Say how many lines of the listing below contain "Created", giving the number and nothing else.

Segment Start: Record set

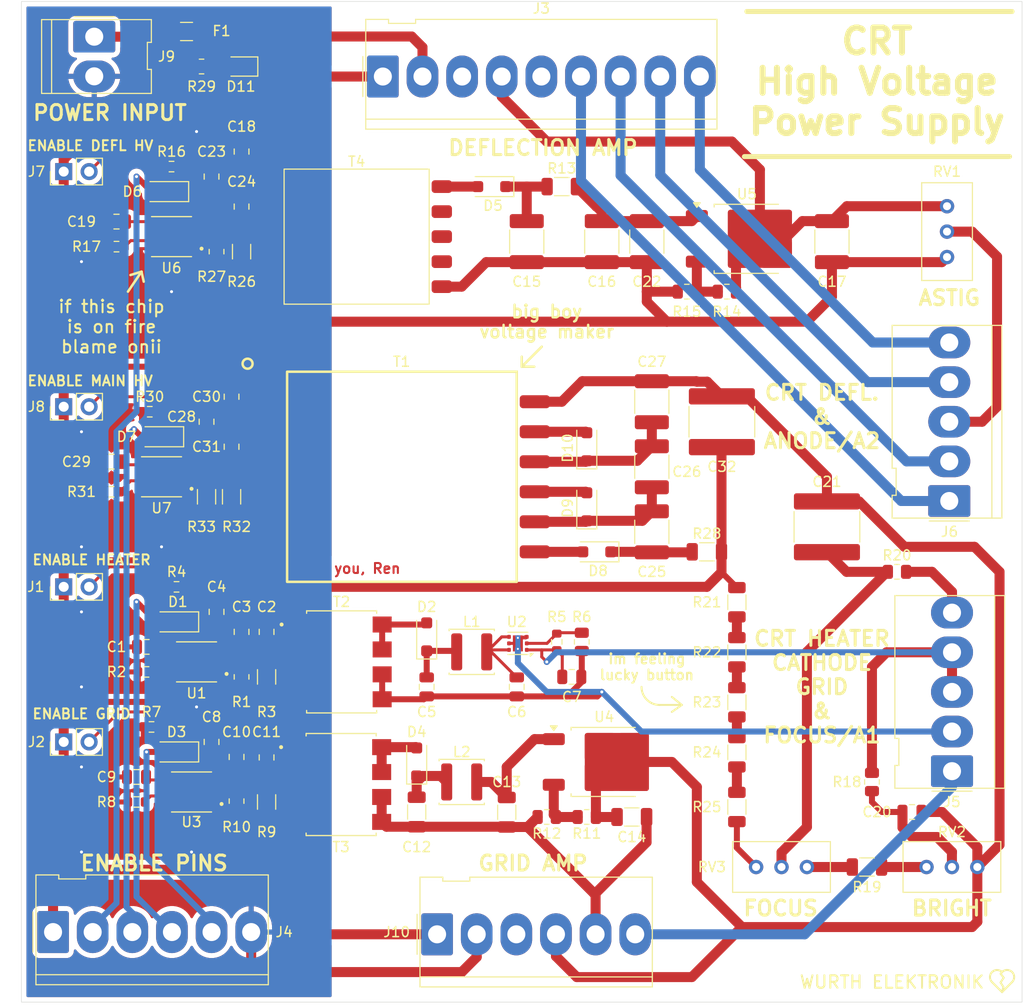
<source format=kicad_pcb>
(kicad_pcb
	(version 20241229)
	(generator "pcbnew")
	(generator_version "9.0")
	(general
		(thickness 1.6)
		(legacy_teardrops no)
	)
	(paper "A4")
	(layers
		(0 "F.Cu" signal)
		(2 "B.Cu" signal)
		(9 "F.Adhes" user "F.Adhesive")
		(11 "B.Adhes" user "B.Adhesive")
		(13 "F.Paste" user)
		(15 "B.Paste" user)
		(5 "F.SilkS" user "F.Silkscreen")
		(7 "B.SilkS" user "B.Silkscreen")
		(1 "F.Mask" user)
		(3 "B.Mask" user)
		(17 "Dwgs.User" user "User.Drawings")
		(19 "Cmts.User" user "User.Comments")
		(21 "Eco1.User" user "User.Eco1")
		(23 "Eco2.User" user "User.Eco2")
		(25 "Edge.Cuts" user)
		(27 "Margin" user)
		(31 "F.CrtYd" user "F.Courtyard")
		(29 "B.CrtYd" user "B.Courtyard")
		(35 "F.Fab" user)
		(33 "B.Fab" user)
		(39 "User.1" user)
		(41 "User.2" user)
		(43 "User.3" user)
		(45 "User.4" user)
	)
	(setup
		(pad_to_mask_clearance 0)
		(allow_soldermask_bridges_in_footprints no)
		(tenting front back)
		(pcbplotparams
			(layerselection 0x00000000_00000000_55555555_5755f5ff)
			(plot_on_all_layers_selection 0x00000000_00000000_00000000_00000000)
			(disableapertmacros no)
			(usegerberextensions no)
			(usegerberattributes yes)
			(usegerberadvancedattributes yes)
			(creategerberjobfile yes)
			(dashed_line_dash_ratio 12.000000)
			(dashed_line_gap_ratio 3.000000)
			(svgprecision 4)
			(plotframeref no)
			(mode 1)
			(useauxorigin no)
			(hpglpennumber 1)
			(hpglpenspeed 20)
			(hpglpendiameter 15.000000)
			(pdf_front_fp_property_popups yes)
			(pdf_back_fp_property_popups yes)
			(pdf_metadata yes)
			(pdf_single_document no)
			(dxfpolygonmode yes)
			(dxfimperialunits yes)
			(dxfusepcbnewfont yes)
			(psnegative no)
			(psa4output no)
			(plot_black_and_white yes)
			(plotinvisibletext no)
			(sketchpadsonfab no)
			(plotpadnumbers no)
			(hidednponfab no)
			(sketchdnponfab yes)
			(crossoutdnponfab yes)
			(subtractmaskfromsilk no)
			(outputformat 1)
			(mirror no)
			(drillshape 0)
			(scaleselection 1)
			(outputdirectory "CRT_supply_2_grbr/")
		)
	)
	(net 0 "")
	(net 1 "Net-(U1-SS{slash}BIAS)")
	(net 2 "GND")
	(net 3 "+12V")
	(net 4 "Net-(C2-Pad2)")
	(net 5 "Net-(D2-K)")
	(net 6 "heater")
	(net 7 "Net-(U2-EN)")
	(net 8 "cathode")
	(net 9 "Net-(U3-SS{slash}BIAS)")
	(net 10 "Net-(C11-Pad2)")
	(net 11 "grid_supply")
	(net 12 "Net-(D4-K)")
	(net 13 "Net-(U4-IN)")
	(net 14 "-1500V")
	(net 15 "Net-(D5-K)")
	(net 16 "Net-(U5-IN)")
	(net 17 "+300V")
	(net 18 "Net-(U6-SS{slash}BIAS)")
	(net 19 "Net-(C20-Pad1)")
	(net 20 "Net-(C21-Pad1)")
	(net 21 "Net-(C24-Pad2)")
	(net 22 "Net-(D8-K)")
	(net 23 "Net-(D9-K)")
	(net 24 "Net-(D10-K)")
	(net 25 "Net-(U7-SS{slash}BIAS)")
	(net 26 "Net-(C31-Pad2)")
	(net 27 "/Filament Supply/ENABLE")
	(net 28 "Net-(D1-K)")
	(net 29 "Net-(D2-A)")
	(net 30 "Net-(D3-K)")
	(net 31 "/Grid Supply/ENABLE")
	(net 32 "Net-(D4-A)")
	(net 33 "Net-(D5-A)")
	(net 34 "Net-(D6-K)")
	(net 35 "/High Voltage Amp Supply/ENABLE")
	(net 36 "Net-(D7-K)")
	(net 37 "/Anode Supply/ENABLE")
	(net 38 "Net-(D8-A)")
	(net 39 "Net-(D9-A)")
	(net 40 "Net-(D10-A)")
	(net 41 "Net-(D11-A)")
	(net 42 "Net-(J9-Pin_1)")
	(net 43 "Net-(U1-SW)")
	(net 44 "Net-(U1-FB)")
	(net 45 "Net-(U1-RSET)")
	(net 46 "Net-(U2-FB)")
	(net 47 "Net-(U3-RSET)")
	(net 48 "Net-(U3-SW)")
	(net 49 "Net-(U3-FB)")
	(net 50 "Net-(U4-ADJ)")
	(net 51 "Net-(U5-ADJ)")
	(net 52 "Net-(U6-RSET)")
	(net 53 "Net-(R19-Pad1)")
	(net 54 "Net-(R19-Pad2)")
	(net 55 "focus")
	(net 56 "Net-(R21-Pad2)")
	(net 57 "Net-(R22-Pad2)")
	(net 58 "Net-(R23-Pad2)")
	(net 59 "Net-(R24-Pad2)")
	(net 60 "Net-(R25-Pad2)")
	(net 61 "Net-(U6-SW)")
	(net 62 "Net-(U6-FB)")
	(net 63 "Net-(U7-RSET)")
	(net 64 "Net-(U7-SW)")
	(net 65 "Net-(U7-FB)")
	(net 66 "anode")
	(net 67 "unconnected-(U1-TC-Pad6)")
	(net 68 "unconnected-(U3-TC-Pad6)")
	(net 69 "unconnected-(U6-TC-Pad6)")
	(net 70 "unconnected-(U7-TC-Pad6)")
	(net 71 "unconnected-(J3-Pin_5-Pad5)")
	(net 72 "unconnected-(J3-Pin_3-Pad3)")
	(net 73 "X2")
	(net 74 "Y2")
	(net 75 "Y1")
	(net 76 "X1")
	(net 77 "grid")
	(net 78 "unconnected-(J10-Pin_3-Pad3)")
	(footprint "Capacitor_SMD:C_0805_2012Metric" (layer "F.Cu") (at 124 93.5 90))
	(footprint "Resistor_SMD:R_0805_2012Metric" (layer "F.Cu") (at 173.5 83 180))
	(footprint "Capacitor_SMD:C_0805_2012Metric" (layer "F.Cu") (at 124.5 129.5 90))
	(footprint "Capacitor_SMD:C_2225_5664Metric" (layer "F.Cu") (at 173 96 90))
	(footprint "Resistor_SMD:R_1206_3216Metric" (layer "F.Cu") (at 174.5 134.5 -90))
	(footprint "Resistor_SMD:R_1206_3216Metric" (layer "F.Cu") (at 121.5 103.5 90))
	(footprint "LM5180:SON80P400X400X80-9N" (layer "F.Cu") (at 120 133 180))
	(footprint "YA9033-ALD:XFMR_YA9033-ALD" (layer "F.Cu") (at 135 120))
	(footprint "Connector_PinHeader_2.54mm:PinHeader_1x02_P2.54mm_Vertical" (layer "F.Cu") (at 107.225 128 90))
	(footprint "Capacitor_SMD:C_0805_2012Metric" (layer "F.Cu") (at 112 99.99 180))
	(footprint "Resistor_SMD:R_0603_1608Metric" (layer "F.Cu") (at 112 103 180))
	(footprint "Capacitor_SMD:C_0805_2012Metric" (layer "F.Cu") (at 127.5 117 -90))
	(footprint "Capacitor_SMD:C_0805_2012Metric" (layer "F.Cu") (at 122.5 115 90))
	(footprint "Capacitor_SMD:C_1812_4532Metric" (layer "F.Cu") (at 166 107 90))
	(footprint "Resistor_SMD:R_1206_3216Metric" (layer "F.Cu") (at 157 72.5))
	(footprint "LM5180:SON80P400X400X80-9N" (layer "F.Cu") (at 118 77.5 180))
	(footprint "Diode_SMD:D_SOD-123F" (layer "F.Cu") (at 159.5 104.5 90))
	(footprint "Package_TO_SOT_SMD:TO-252-2" (layer "F.Cu") (at 175.54 77.72))
	(footprint "Capacitor_SMD:C_1206_3216Metric" (layer "F.Cu") (at 164 135.5))
	(footprint "Capacitor_SMD:C_0805_2012Metric" (layer "F.Cu") (at 124 98.5 -90))
	(footprint "Diode_SMD:D_SOD-123F" (layer "F.Cu") (at 143.5 117.5 90))
	(footprint "Diode_SMD:D_SOD-123F" (layer "F.Cu") (at 117.5 73 180))
	(footprint "Capacitor_SMD:C_0805_2012Metric" (layer "F.Cu") (at 125 117 90))
	(footprint "Diode_SMD:D_SOD-123F" (layer "F.Cu") (at 160.5 109 180))
	(footprint "Connector_PinHeader_2.54mm:PinHeader_1x02_P2.54mm_Vertical" (layer "F.Cu") (at 107.225 112.5 90))
	(footprint "13324-T087:13324-T087" (layer "F.Cu") (at 136.5 77.5))
	(footprint "Resistor_SMD:R_0603_1608Metric" (layer "F.Cu") (at 114.5 134 180))
	(footprint "Capacitor_SMD:C_0805_2012Metric" (layer "F.Cu") (at 143.5 122.5 -90))
	(footprint "Connector_Molex:Molex_KK-396_5273-06A_1x06_P3.96mm_Vertical" (layer "F.Cu") (at 106.16 147))
	(footprint "Resistor_SMD:R_0603_1608Metric" (layer "F.Cu") (at 112.5 78.5 180))
	(footprint "LED_SMD:LED_0805_2012Metric" (layer "F.Cu") (at 124.9375 60.5 180))
	(footprint "Capacitor_SMD:C_1812_4532Metric" (layer "F.Cu") (at 184 78 90))
	(footprint "Resistor_SMD:R_1206_3216Metric" (layer "F.Cu") (at 171.5 109))
	(footprint "Capacitor_SMD:C_0805_2012Metric" (layer "F.Cu") (at 122 128 90))
	(footprint "Resistor_SMD:R_1206_3216Metric" (layer "F.Cu") (at 125 79 -90))
	(footprint "Capacitor_SMD:C_0805_2012Metric" (layer "F.Cu") (at 122 71.5 90))
	(footprint "Capacitor_SMD:C_0805_2012Metric" (layer "F.Cu") (at 127.5 129.55 -90))
	(footprint "Inductor_SMD:L_APV_ANR4018" (layer "F.Cu") (at 148 119))
	(footprint "Package_SON:WSON-6-1EP_2x2mm_P0.65mm_EP1x1.6mm_ThermalVias"
		(layer "F.Cu")
		(uuid "57f0bd0c-a50f-407e-b9ef-072c161f2fde")
		(at 152.6125 118.15 180)
		(descr "WSON, 6 Pin (http://www.ti.com/lit/ds/symlink/tps61040.pdf#page=35), generated with kicad-footprint-generator ipc_noLead_generator.py")
		(tags "WSON NoLead")
		(property "Reference" "U2"
			(at 0.1125 2.15 0)
			(layer "F.SilkS")
			(uuid "ff63bfa8-2b43-4ac8-b532-66284181931d")
			(effects
				(font
					(s
... [569501 chars truncated]
</source>
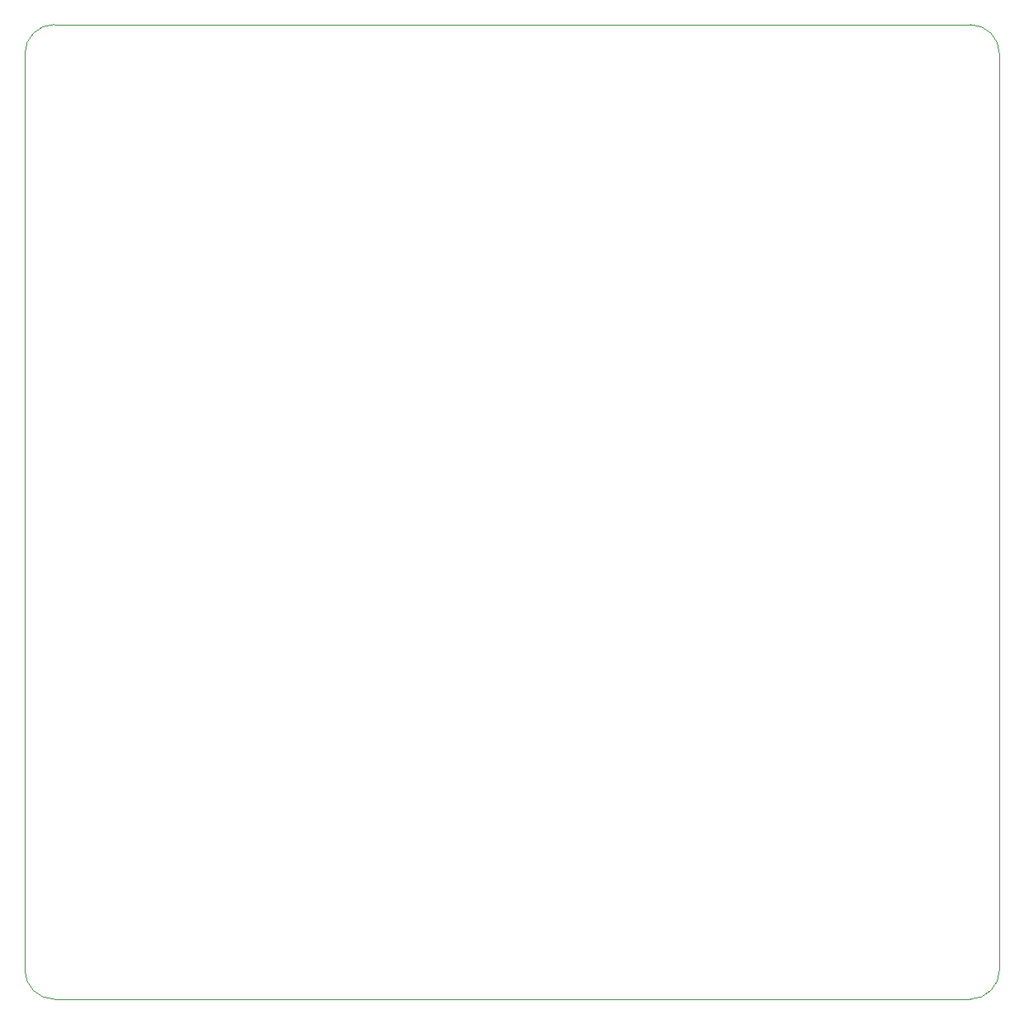
<source format=gm1>
G04 #@! TF.GenerationSoftware,KiCad,Pcbnew,(6.0.8)*
G04 #@! TF.CreationDate,2022-12-11T20:38:51-08:00*
G04 #@! TF.ProjectId,EveryDayCalendarSingleMonth,45766572-7944-4617-9943-616c656e6461,rev?*
G04 #@! TF.SameCoordinates,Original*
G04 #@! TF.FileFunction,Profile,NP*
%FSLAX46Y46*%
G04 Gerber Fmt 4.6, Leading zero omitted, Abs format (unit mm)*
G04 Created by KiCad (PCBNEW (6.0.8)) date 2022-12-11 20:38:51*
%MOMM*%
%LPD*%
G01*
G04 APERTURE LIST*
G04 #@! TA.AperFunction,Profile*
%ADD10C,0.100000*%
G04 #@! TD*
G04 APERTURE END LIST*
D10*
X147000000Y-140000000D02*
X53000000Y-140000000D01*
X150000000Y-137000000D02*
X150000000Y-43000000D01*
X147000000Y-140000000D02*
G75*
G03*
X150000000Y-137000000I0J3000000D01*
G01*
X150000000Y-43000000D02*
G75*
G03*
X147000000Y-40000000I-3000000J0D01*
G01*
X50000000Y-137000000D02*
G75*
G03*
X53000000Y-140000000I3000000J0D01*
G01*
X50000000Y-43000000D02*
X50000000Y-137000000D01*
X53000000Y-40000000D02*
G75*
G03*
X50000000Y-43000000I0J-3000000D01*
G01*
X53000000Y-40000000D02*
X147000000Y-40000000D01*
M02*

</source>
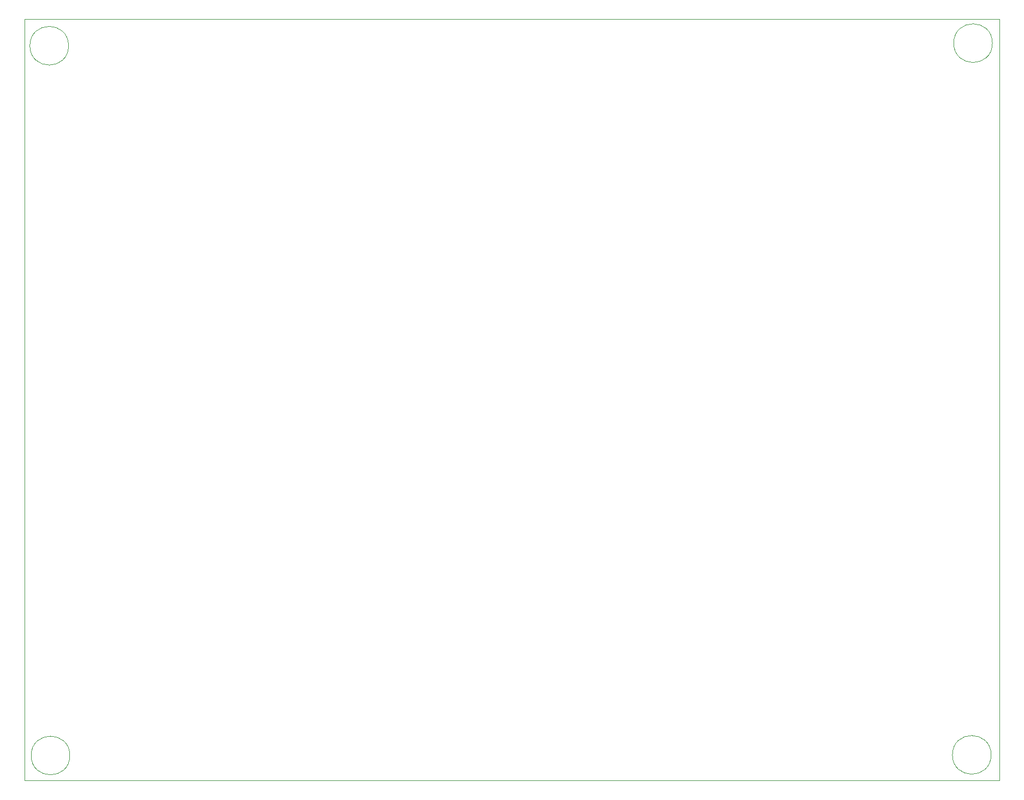
<source format=gbr>
%TF.GenerationSoftware,KiCad,Pcbnew,6.0.2-378541a8eb~116~ubuntu20.04.1*%
%TF.CreationDate,2022-03-03T13:02:13+02:00*%
%TF.ProjectId,system,73797374-656d-42e6-9b69-6361645f7063,rev?*%
%TF.SameCoordinates,Original*%
%TF.FileFunction,Profile,NP*%
%FSLAX46Y46*%
G04 Gerber Fmt 4.6, Leading zero omitted, Abs format (unit mm)*
G04 Created by KiCad (PCBNEW 6.0.2-378541a8eb~116~ubuntu20.04.1) date 2022-03-03 13:02:13*
%MOMM*%
%LPD*%
G01*
G04 APERTURE LIST*
%TA.AperFunction,Profile*%
%ADD10C,0.100000*%
%TD*%
G04 APERTURE END LIST*
D10*
X255100000Y-37400000D02*
G75*
G03*
X255100000Y-37400000I-3000000J0D01*
G01*
X111800000Y-37800000D02*
G75*
G03*
X111800000Y-37800000I-3000000J0D01*
G01*
X112000000Y-148000000D02*
G75*
G03*
X112000000Y-148000000I-3000000J0D01*
G01*
X254900000Y-147900000D02*
G75*
G03*
X254900000Y-147900000I-3000000J0D01*
G01*
X105000000Y-33700000D02*
X256200000Y-33700000D01*
X256200000Y-33700000D02*
X256200000Y-151900000D01*
X256200000Y-151900000D02*
X105000000Y-151900000D01*
X105000000Y-151900000D02*
X105000000Y-33700000D01*
M02*

</source>
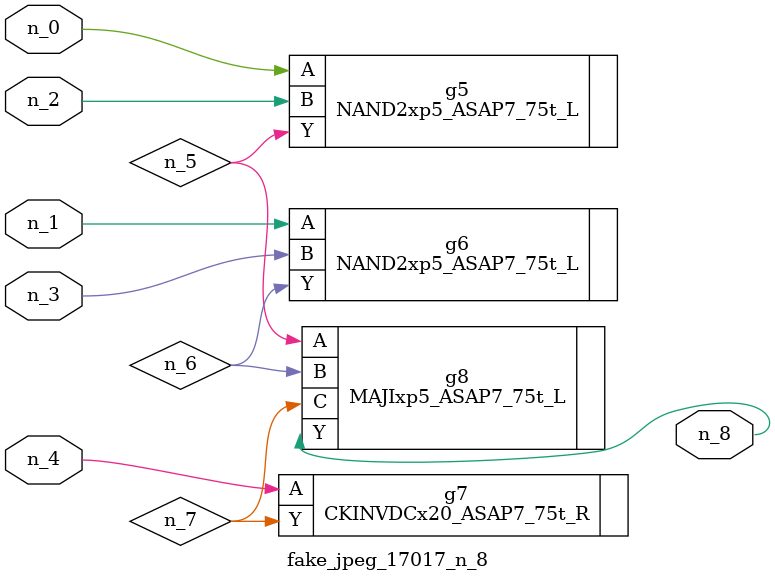
<source format=v>
module fake_jpeg_17017_n_8 (n_3, n_2, n_1, n_0, n_4, n_8);

input n_3;
input n_2;
input n_1;
input n_0;
input n_4;

output n_8;

wire n_6;
wire n_5;
wire n_7;

NAND2xp5_ASAP7_75t_L g5 ( 
.A(n_0),
.B(n_2),
.Y(n_5)
);

NAND2xp5_ASAP7_75t_L g6 ( 
.A(n_1),
.B(n_3),
.Y(n_6)
);

CKINVDCx20_ASAP7_75t_R g7 ( 
.A(n_4),
.Y(n_7)
);

MAJIxp5_ASAP7_75t_L g8 ( 
.A(n_5),
.B(n_6),
.C(n_7),
.Y(n_8)
);


endmodule
</source>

Segment End: Record set

## Result:
2